The platform also relies on external services to help students manage their academic documents offline. For example, students can order printed course packets of the documents hosted on an iversity course site and purchase books related to the course using Amazon’s one-click purchasing.

Open and Social Course Frameworks
Using either Lore or iversity, an instructor can activate one of these free open course sites in minutes. Both provide a framework that instructors can utilize for publishing online courses in which anyone may enroll. Prospective students can access these services without using an institutional account. However, these frameworks do offer privacy features so that an instructor may also offer each service securely within the boundaries of a traditional university course.

While other products offer a set of organizational tools that are standard in any LMS–a syllabus framework, a calendar, file management, and hosting–both Lore and iversity are unique in that each are organized around features that use the same social vernacular introduced by Facebook and Twitter, including activity streams and sharable comments, where students can “like” and re-share posts at will. The features that make these open and social course frameworks attractive are, some would argue, what most LMS tools often lack: reliable social web features that the average undergraduate or graduate student is accustomed to using for managing their lifestyles and their coursework. Perhaps what is most notable about Lore and iversity is that both were developed by university students, based on their own academic experiences, with both teacher and student perspectives in mind.

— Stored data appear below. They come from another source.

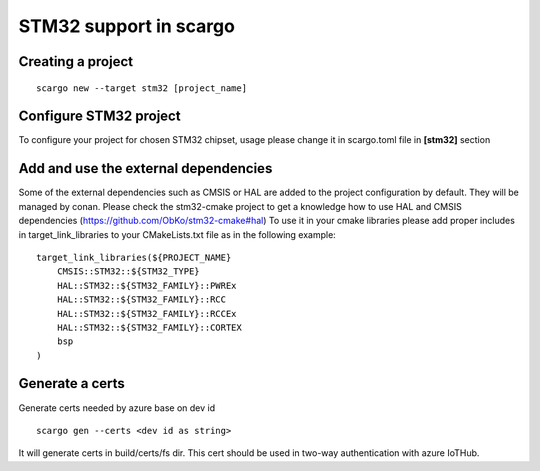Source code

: .. _scargo_stm32:

STM32 support in scargo
=======================

Creating a project
------------------
::

    scargo new --target stm32 [project_name]

Configure STM32 project
------------------------
To configure your project for chosen STM32 chipset, usage please change it in scargo.toml file in **[stm32]** section   

Add and use the external dependencies
-------------------------------------
Some of the external dependencies such as CMSIS or HAL are added to the project configuration by default. They will be managed by conan.
Please check the stm32-cmake project to get a knowledge how to use HAL and CMSIS dependencies (https://github.com/ObKo/stm32-cmake#hal)
To use it in your cmake libraries please add proper includes in target_link_libraries to your CMakeLists.txt file as in the following example:
::

    target_link_libraries(${PROJECT_NAME}
        CMSIS::STM32::${STM32_TYPE}
        HAL::STM32::${STM32_FAMILY}::PWREx
        HAL::STM32::${STM32_FAMILY}::RCC
        HAL::STM32::${STM32_FAMILY}::RCCEx
        HAL::STM32::${STM32_FAMILY}::CORTEX
        bsp
    )

Generate a certs
---------------------
Generate certs needed by azure base on dev id
::

    scargo gen --certs <dev id as string>

It will generate certs in build/certs/fs dir. This cert should be used in two-way authentication with azure IoTHub.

The New Digital Divide or, One Size Does Not Fit All
As always, a note of caution is warranted when these new tools emerge in the context of education and technology. In the first place, it pays to keep in mind that desired pedagogical outcomes should drive desired features. It is all too easy to get caught up in what’s new, what’s popular, and, well, let’s face it: what looks and sounds cool. But “cool” takes time and may not be necessary to deliver good instruction. Consider for example, the amount of time it takes to learn something new, whether it be the features on the latest smartphone or the embedded blog feature that you want to start using in the LMS. When you couple needing to learn how to use it with needing to teach students how to use it, you begin to realize just how much time you’re spending, just on the technology.

Related to this, consider that many instructors in higher education are considered “digital immigrants,” a term coined by Marc Prensky in 2001. Unlike their “native” counterparts, many--though certainly not all--of these digital immigrants are comfortable with the LMS framework with its familiar dashboard, navigation, and gradebook features. After all, they have been using them for more than a decade now.

Moreover, it is important to remember that educational technologies are best used when they are done purposefully. Not only must professors use e-learning platforms and tools deliberately, but they must also ensure that students understand why they’re being used. In short, the technology should not inform the pedagogy. Rather, it should be the other way around.

The true potential of social web platforms that integrate open educational resources has yet to be fully tapped, but these innovative and social learning management systems hold tremendous promise for the ideas and creations that are born from today’s educational technologists.